It is a known fact that rainfall and climate have an influence on veld and grass production.   It is therefore important to know that the veld and the nutrients it can provide at a specific time would change. To ensure optimal animal production, lick supplementation must adapt to the prevailing veld condition.   

Summer grass is high in moisture and low in fibre and will usually provide the animal with enough protein and energy, but lack minerals, especially phosphorus (P).  It is therefore common practice to provide animals with phosphorus licks (enriched with trace minerals) during the summer. Experiments conducted under South African grazing conditions have repeatedly demonstrated that livestock show a response to phosphorus supplementation during this period when the veld is at its best and the animals are gaining weight.

The question that now arises is whether the natural grass can supply enough protein to the animal later in summer/autumn to ensure sustainable animal production?

Transition licks

Most grass species run to seed during the month of maximum rainfall, whereafter the protein content of the grass starts to decrease, the fibre content increases and the digestibility of the grass declines.  As the rainfall decreases and the grass matures the inherent energy values of the grass is still enough to satisfy the maintenance requirements of animals.  However, because of the reduction of protein in mature summer grass, rumen microbes can not digest the grass properly to release the inherent energy in the grass to the animal.  It must also be kept in mind that phosphorus can not be utilized efficiently if the protein and energy intake of animals is low.
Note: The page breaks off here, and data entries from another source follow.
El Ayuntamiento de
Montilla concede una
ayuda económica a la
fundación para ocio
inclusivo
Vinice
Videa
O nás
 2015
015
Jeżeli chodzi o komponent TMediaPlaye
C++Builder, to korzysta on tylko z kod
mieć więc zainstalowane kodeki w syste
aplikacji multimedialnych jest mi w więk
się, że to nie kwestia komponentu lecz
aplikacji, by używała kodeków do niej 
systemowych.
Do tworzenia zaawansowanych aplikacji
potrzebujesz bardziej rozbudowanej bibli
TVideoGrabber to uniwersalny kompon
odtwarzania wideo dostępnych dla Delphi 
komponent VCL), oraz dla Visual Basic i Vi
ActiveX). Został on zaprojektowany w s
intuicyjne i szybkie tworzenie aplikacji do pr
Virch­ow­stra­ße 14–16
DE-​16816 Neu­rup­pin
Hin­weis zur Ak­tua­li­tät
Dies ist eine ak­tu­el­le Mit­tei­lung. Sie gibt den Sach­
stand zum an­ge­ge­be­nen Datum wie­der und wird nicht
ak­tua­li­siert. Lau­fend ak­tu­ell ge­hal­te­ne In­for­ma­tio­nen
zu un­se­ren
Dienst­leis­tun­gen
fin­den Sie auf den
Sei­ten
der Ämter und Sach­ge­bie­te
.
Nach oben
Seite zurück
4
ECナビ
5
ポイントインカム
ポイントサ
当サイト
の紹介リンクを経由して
During the late summer and autumn, it is therefore necessary to supply animals with a small amount of protein to prevent them from losing weight before you start with full winter licks.
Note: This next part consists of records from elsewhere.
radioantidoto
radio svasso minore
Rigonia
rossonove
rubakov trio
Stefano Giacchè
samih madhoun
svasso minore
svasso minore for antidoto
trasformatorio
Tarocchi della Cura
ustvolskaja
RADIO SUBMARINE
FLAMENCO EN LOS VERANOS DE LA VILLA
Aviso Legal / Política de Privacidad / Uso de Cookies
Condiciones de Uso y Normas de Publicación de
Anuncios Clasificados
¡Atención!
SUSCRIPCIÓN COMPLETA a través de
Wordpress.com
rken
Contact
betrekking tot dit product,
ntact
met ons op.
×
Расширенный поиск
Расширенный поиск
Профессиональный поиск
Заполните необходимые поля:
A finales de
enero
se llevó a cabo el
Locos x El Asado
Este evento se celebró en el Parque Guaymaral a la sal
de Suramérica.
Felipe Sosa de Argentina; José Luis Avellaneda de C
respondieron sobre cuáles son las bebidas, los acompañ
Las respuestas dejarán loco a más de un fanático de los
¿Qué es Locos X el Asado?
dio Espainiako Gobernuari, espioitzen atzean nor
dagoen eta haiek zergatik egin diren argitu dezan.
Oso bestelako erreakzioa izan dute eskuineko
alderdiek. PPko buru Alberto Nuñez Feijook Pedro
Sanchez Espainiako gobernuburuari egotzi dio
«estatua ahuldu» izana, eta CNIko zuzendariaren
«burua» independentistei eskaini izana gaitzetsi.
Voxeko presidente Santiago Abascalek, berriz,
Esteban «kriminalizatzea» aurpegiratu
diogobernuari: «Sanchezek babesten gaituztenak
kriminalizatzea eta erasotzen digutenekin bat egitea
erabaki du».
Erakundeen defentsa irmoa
Healthy animals are happy animals.

Advantages of using a transition lick

By using a transition lick during late summer and autumn, protein is supplied to the rumen microbes.  This will ensure optimal digestion and intake of mature grazing.  Better intake of grazing will curb unnecessary losses in body weight and condition of breeding cattle during the transition period.  Breeding animals will therefore approach the winter in a good condition, which should lead to heavier calves at weaning. The condition of breeding animals during the period from autumn to spring (in summer rainfall areas) will have a direct effect on the re-conception in the following summer.  For this reason, various producers are already using transition licks as a standard practice in their lick programmes.  A further advantage of using a transition lick is that animals are already partially adapted to a urea-containing lick, which decreases the risk of urea poisoning when animals are introduced to winter licks.

What to give

There are different ways to supply animals with a transition lick.  Yara Animal Nutrition’s new product, called KimtraPro 20 is a ready to use phosphate, magnesium, protein and trace mineral supplement and can be used as a transition lick during late summer/autumn.  Intake for cattle will be 150 – 350 g per animal per day and 25 – 50 g per sheep/goat per day.  You can also mix your own transition lick by making use of PhosSure 12 or Kimtrafos 12 Grandé.  The mixtures are as following:

Transition lick for cattle and sheep

Raw Materials Kg/mixturez
1 2
PhosSure 12 500
Kimtrafos 12 Grandé 500
Salt 400 350
Feed Grade Urea 100 100
Kalori 3000 50
Total 1000 1000
Recommended Intake g/day g/day
Cattle 200 – 300 200 – 300
Sheep 20 – 30 20 – 30


Ensure that you adapt your licks to changing grazing conditions to ensure optimal animal production.